One of the criticisms of mental health treatment research is that the outcomes measured in these studies are those that matter to researchers but may not matter as much to patients. Common outcome measures of depression like the Beck Depression Inventory (BDI), the Patient Health Questionnaire (PHQ-9) or the Hamilton Depression Rating Scale (HDRS) were developed by researchers because of their relative ease of use, and their sensitivity to change following treatment. But these measures provide a narrow view of what it is like to experience depression because they focus only on a limited set of symptoms. But is symptom reduction the only thing that matters to patients and their loved ones? In this large-scale study by Chevance and colleagues, the authors surveyed over 1900 patients with a mood disorder, 464 informal caregivers (family members), and 627 health care providers from a wide range of mental health disciplines. The survey extended across dozens of countries and sampled a range of age groups. The authors asked patients open ended questions about what outcomes are important to them in the treatment of their depression, and then the responses were analyzed using a qualitative method. Chevance and colleagues identified two broad categories important to patients: symptoms and functioning. Regarding symptoms, patients identified several domains in which they wanted to experience improvements. These included: their perception of their self (e.g., self-esteem, self-confidence), physical symptoms (e.g., sleep, energy level), cognitive symptoms (e.g., social interest, cognitive distortions, motivation), emotional symptoms (e.g., mental pain, anxiety, sadness), and symptoms related to burden of suicidal thoughts. Regarding functioning, patients identified four domains in which they wished to see improvements. These included: elementary functioning (e.g., self-care, coping with daily tasks, autonomy), social functioning (e.g., social isolation, interpersonal relationships, family life), professional functioning (e.g., loss of job/studies, professional responsibilities), and complex functioning (e.g., coping with daily life, financial issues, personal growth).

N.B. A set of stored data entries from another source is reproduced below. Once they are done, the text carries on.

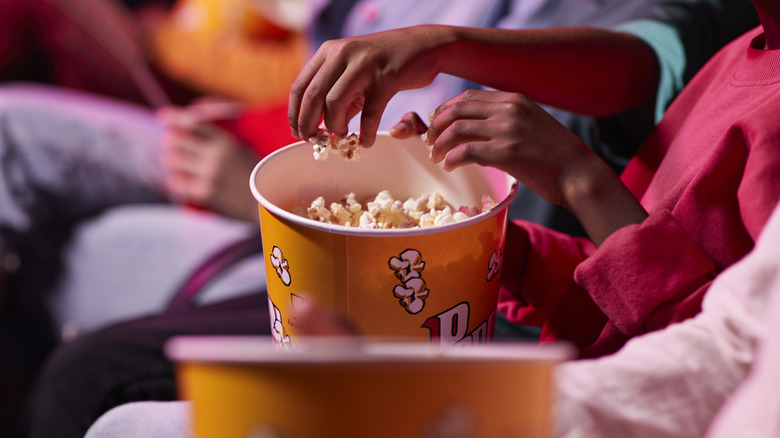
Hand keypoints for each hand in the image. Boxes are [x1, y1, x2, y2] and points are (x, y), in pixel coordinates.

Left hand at [157, 105, 259, 222]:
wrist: (265, 204)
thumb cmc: (254, 178)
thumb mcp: (242, 152)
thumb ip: (220, 143)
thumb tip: (194, 131)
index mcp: (226, 142)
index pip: (193, 123)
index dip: (175, 118)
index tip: (162, 118)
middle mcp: (215, 154)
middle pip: (176, 140)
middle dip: (171, 144)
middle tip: (172, 150)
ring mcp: (209, 173)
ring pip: (172, 160)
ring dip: (172, 164)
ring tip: (177, 169)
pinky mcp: (204, 192)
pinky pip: (176, 183)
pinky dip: (175, 183)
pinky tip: (181, 185)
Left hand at [288, 25, 450, 146]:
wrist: (422, 46)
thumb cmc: (385, 63)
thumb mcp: (354, 71)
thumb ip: (336, 93)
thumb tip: (320, 126)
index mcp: (329, 52)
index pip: (300, 86)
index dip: (295, 114)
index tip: (298, 132)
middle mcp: (342, 54)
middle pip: (313, 96)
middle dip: (309, 124)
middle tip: (314, 140)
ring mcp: (364, 65)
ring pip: (334, 104)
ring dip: (335, 127)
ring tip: (342, 136)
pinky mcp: (386, 78)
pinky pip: (369, 113)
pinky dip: (366, 133)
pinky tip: (366, 142)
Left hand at [425, 89, 597, 205]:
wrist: (577, 173)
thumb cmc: (554, 155)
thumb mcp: (532, 123)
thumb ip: (506, 118)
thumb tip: (476, 128)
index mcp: (514, 99)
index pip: (468, 96)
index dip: (446, 108)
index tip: (435, 121)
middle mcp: (509, 109)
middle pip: (457, 109)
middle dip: (436, 125)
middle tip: (428, 141)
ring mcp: (507, 130)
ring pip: (457, 130)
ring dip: (439, 144)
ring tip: (435, 157)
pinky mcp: (506, 153)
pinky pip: (465, 152)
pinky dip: (451, 159)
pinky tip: (449, 167)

Clearly, patients, their loved ones, and those who provide treatment have a much broader view than researchers of what constitutes important outcomes to their mental health treatment for depression. The two most common symptom outcomes identified by patients were psychic pain and the burden imposed by suicidal ideation, yet these rarely assessed as primary outcomes in psychotherapy studies. And outcomes like social functioning, family relationships, and personal growth are not primary outcomes, and often they are not assessed at all in research studies. Clinicians would do well to take a broader view of what is important to patients, and to keep in mind their patients wishes as they develop collaborative goals for treatment with patients. It may be useful not only to use standardized scales to aid in developing treatment plans, but also to ask patients what they hope to gain from therapy should the treatment be successful.